Boys from Loughton School who fought in the First and Second World Wars:

Frank A Biner (1898 – 1917)

Frank left Loughton School in 1915 to join the 28th London Rifles (Territorials) and was appointed Lance Corporal and in 1917 promoted to Second Lieutenant.
This is a report written on the day of Frank’s tragic death.
“Today on the Western Front, 9 Wing assisted 2 Brigade by bombing Honnecourt (27 Squadron RFC), Menin Station (25 Squadron RFC) and Crevecoeur (25 and 27 Squadron).
Providing fighter cover was 22 Squadron RFC in their Bristol F2bs. Lieutenant Sydney Arthur Oades and 2nd Class Air Mechanic John Harvey Jones had a smidgin of good news when they claimed to have shot down an enemy two-seater in flames north of Roulers.
After that it all went downhill. First Lieutenant L R Titchener and Second Lieutenant Herbert Kenneth Johnstone were killed when their Bristol F.2b (A7230). collided in mid air with another F2b (A7268) with 2nd-Lieutenant Frank Amsden Biner and 1st Class Air Mechanic David Ward Clement on board. All four crew were killed.
2nd Lieutenant F Goodchap and 2nd Lieutenant Alfred Henry Middleton were slightly luckier as they were taken prisoner when their F2b suffered engine trouble and they were forced to land behind enemy lines.” (War Office archives)

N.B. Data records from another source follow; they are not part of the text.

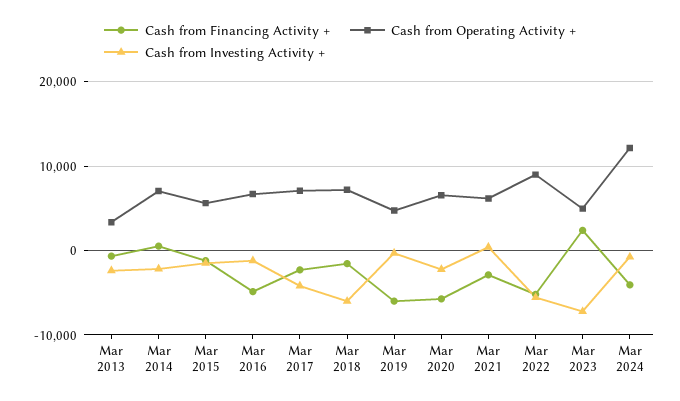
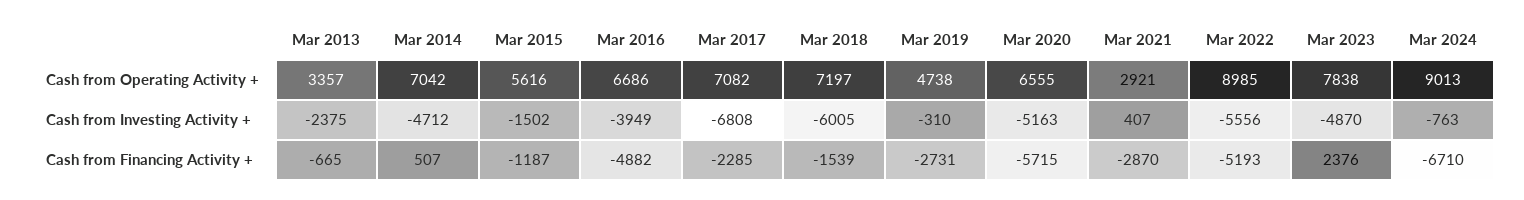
  {
    "Cash from Financing Activity +": {
      "Mar 2013": -665,
      "Mar 2014": 507,
      "Mar 2015": -1187,
      "Mar 2016": -4882,
      "Mar 2017": -2285,
      "Mar 2018": -1539,
-     "Mar 2019": -6000,
+     "Mar 2019": -2731,
      "Mar 2020": -5715,
      "Mar 2021": -2870,
      "Mar 2022": -5193,
      "Mar 2023": 2376,
-     "Mar 2024": -4000
+     "Mar 2024": -6710
    },
    "Cash from Operating Activity +": {
      "Mar 2013": 3357,
      "Mar 2014": 7042,
      "Mar 2015": 5616,
      "Mar 2016": 6686,
      "Mar 2017": 7082,
      "Mar 2018": 7197,
      "Mar 2019": 4738,
      "Mar 2020": 6555,
-     "Mar 2021": 6000,
+     "Mar 2021": 2921,
      "Mar 2022": 8985,
-     "Mar 2023": 5000,
+     "Mar 2023": 7838,
-     "Mar 2024": 12000
+     "Mar 2024": 9013
    },
    "Cash from Investing Activity +": {
      "Mar 2013": -2375,
-     "Mar 2014": -2000,
+     "Mar 2014": -4712,
      "Mar 2015": -1502,
-     "Mar 2016": -1000,
+     "Mar 2016": -3949,
-     "Mar 2017": -4000,
+     "Mar 2017": -6808,
      "Mar 2018": -6005,
      "Mar 2019": -310,
-     "Mar 2020": -2000,
+     "Mar 2020": -5163,
      "Mar 2021": 407,
      "Mar 2022": -5556,
-     "Mar 2023": -7000,
+     "Mar 2023": -4870,
      "Mar 2024": -763
    }
  }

Primrose McConnell (1890 – 1918)

That unusual and somewhat puzzling name, Primrose McConnell, inevitably aroused interest during the reading, long ago, at the annual reunion dinner of the Roll Call honouring those Old Loughtonians who lost their lives during the First World War. Which probably led to more of the young McConnell’s background emerging when a collection of documents were found by Daniel Church among the papers of his late father, who was an Old Boy of Loughton School.
The 1907 School Magazine showed a photograph of the young Primrose McConnell (shown below) accompanied by a tribute from the School. (abbreviated)
“He joined the School’s First Form in September 1898, aged 8. From the start he displayed much individuality of character, with very decided opinions on many subjects, which he clung to with tenacity. His progress through school was steady, sure and firmly founded. In his last year in 1906, he was Senior Monitor and School Captain and won the respect and esteem of both masters and boys alike.”
The photograph is clearly of a good-looking young man and no explanation is given for the unusual name for a boy. Perhaps his contemporaries at school might have known the answer.
But among millions of tragedies in the dreadful war that began eight years after he left school, Primrose McConnell’s gifts and influence were never given their chance to flower in full maturity. Just before the end of the First World War, some ten years after the photograph was taken, Captain P McConnell, MC, of the Royal Field Artillery, lost his life in battle.     

Captain. “D” Battery, 101st Brigade, Royal Field Artillery. Killed in action in France & Flanders on 18th September 1918. Aged 28. Son of Primrose and Katherine McConnell, of North Wycke, Southminster, Essex B. Sc., Medallist and Steven Scholar in Agriculture (Edinburgh University). Born at Ongar, Essex. Awarded the Military Cross. Commemorated: Doiran Memorial, Greece.
(extract from Essex: Southminster War Memorial)

 

Philip David Lloyd:

Left Loughton School to work in Chigwell Urban District Council and learnt to fly at Stapleford Aerodrome and joined the RAF Volunteer Reserve. On 24th August 1940 Sergant Pilot Lloyd married his sweetheart but after only two weeks he took up his posting with 41 Squadron at Catterick. Over the next few weeks the squadron took heavy losses and on 15th October, set off on a routine coastal patrol from which he never returned. 12 Days later his body was recovered on the beach at Herne Bay. Philip Lloyd was then returned to the little church at High Beach where he had married just two months before.